* Instruction
Across the entries, count the lines that include "Flow" and report only that number.

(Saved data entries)
--------------------

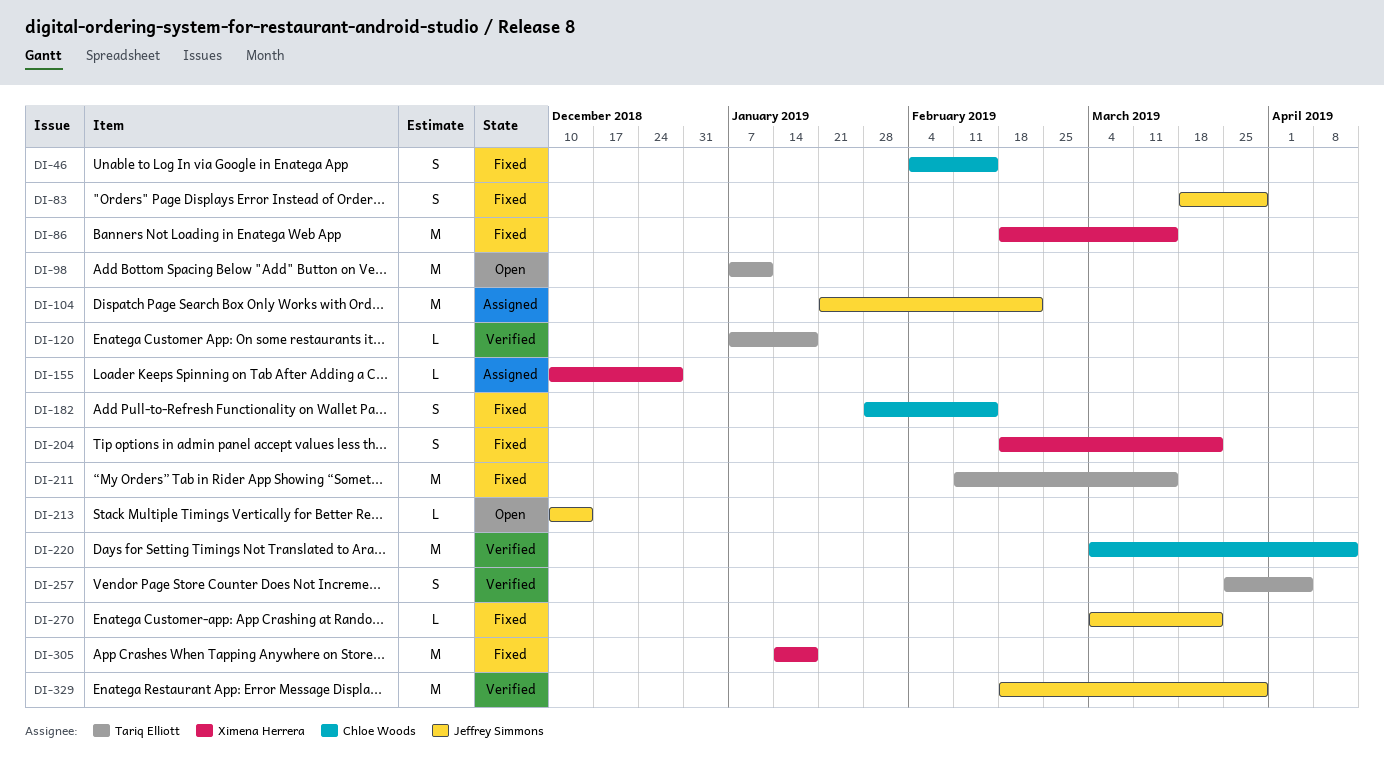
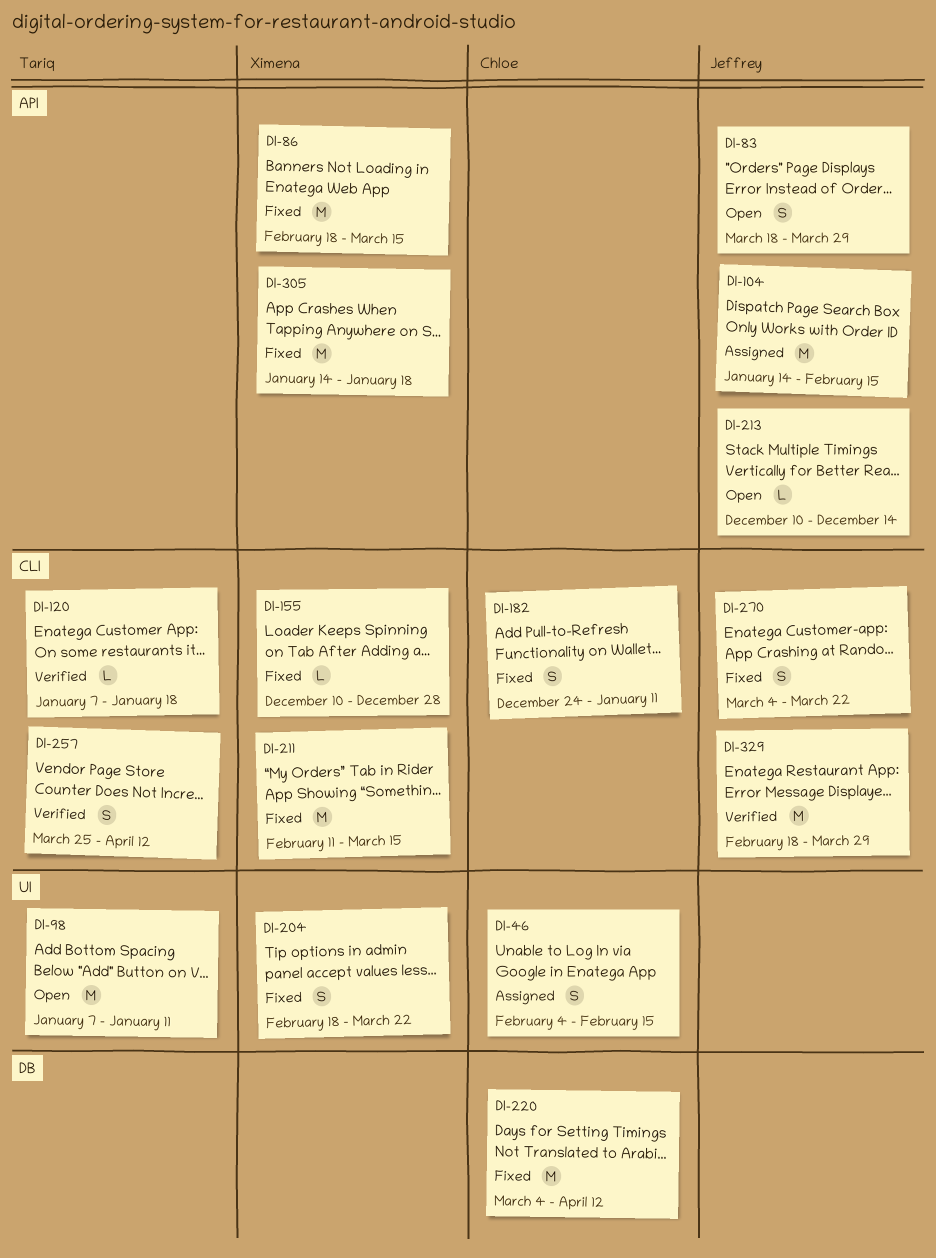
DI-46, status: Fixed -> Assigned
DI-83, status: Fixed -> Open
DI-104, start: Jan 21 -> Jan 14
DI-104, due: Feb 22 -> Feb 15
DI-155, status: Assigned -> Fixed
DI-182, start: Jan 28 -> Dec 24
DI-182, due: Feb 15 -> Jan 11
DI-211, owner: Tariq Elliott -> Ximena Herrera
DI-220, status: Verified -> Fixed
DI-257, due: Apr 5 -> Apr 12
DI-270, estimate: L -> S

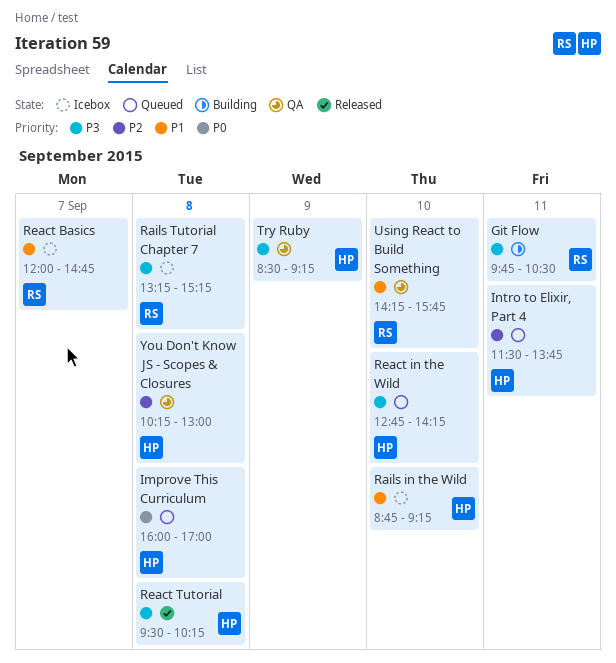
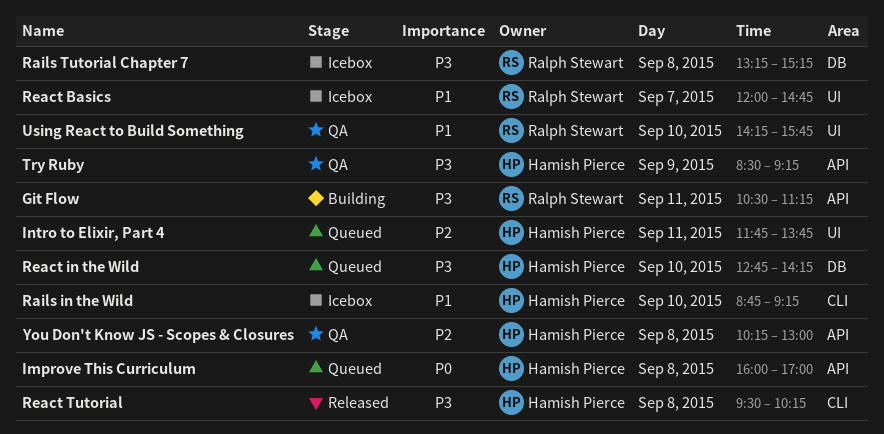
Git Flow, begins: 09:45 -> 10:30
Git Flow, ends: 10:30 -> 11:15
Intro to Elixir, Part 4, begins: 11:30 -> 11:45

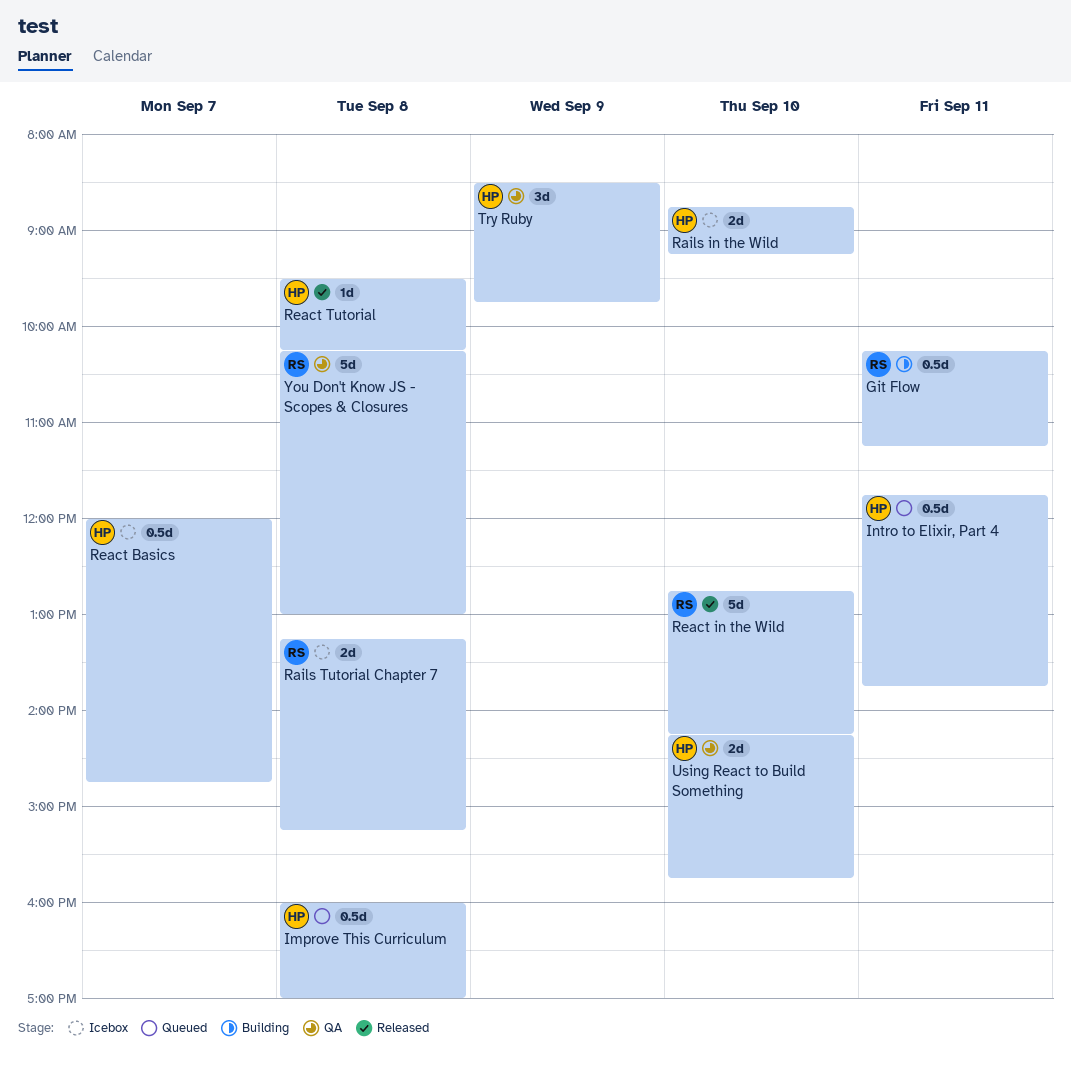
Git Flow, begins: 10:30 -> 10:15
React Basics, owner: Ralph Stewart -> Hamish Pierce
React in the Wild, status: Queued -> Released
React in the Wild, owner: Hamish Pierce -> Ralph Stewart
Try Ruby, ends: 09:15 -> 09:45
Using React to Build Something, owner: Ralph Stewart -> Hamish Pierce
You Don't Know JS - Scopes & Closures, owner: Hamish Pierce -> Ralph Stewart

--------------------

* Your solution
3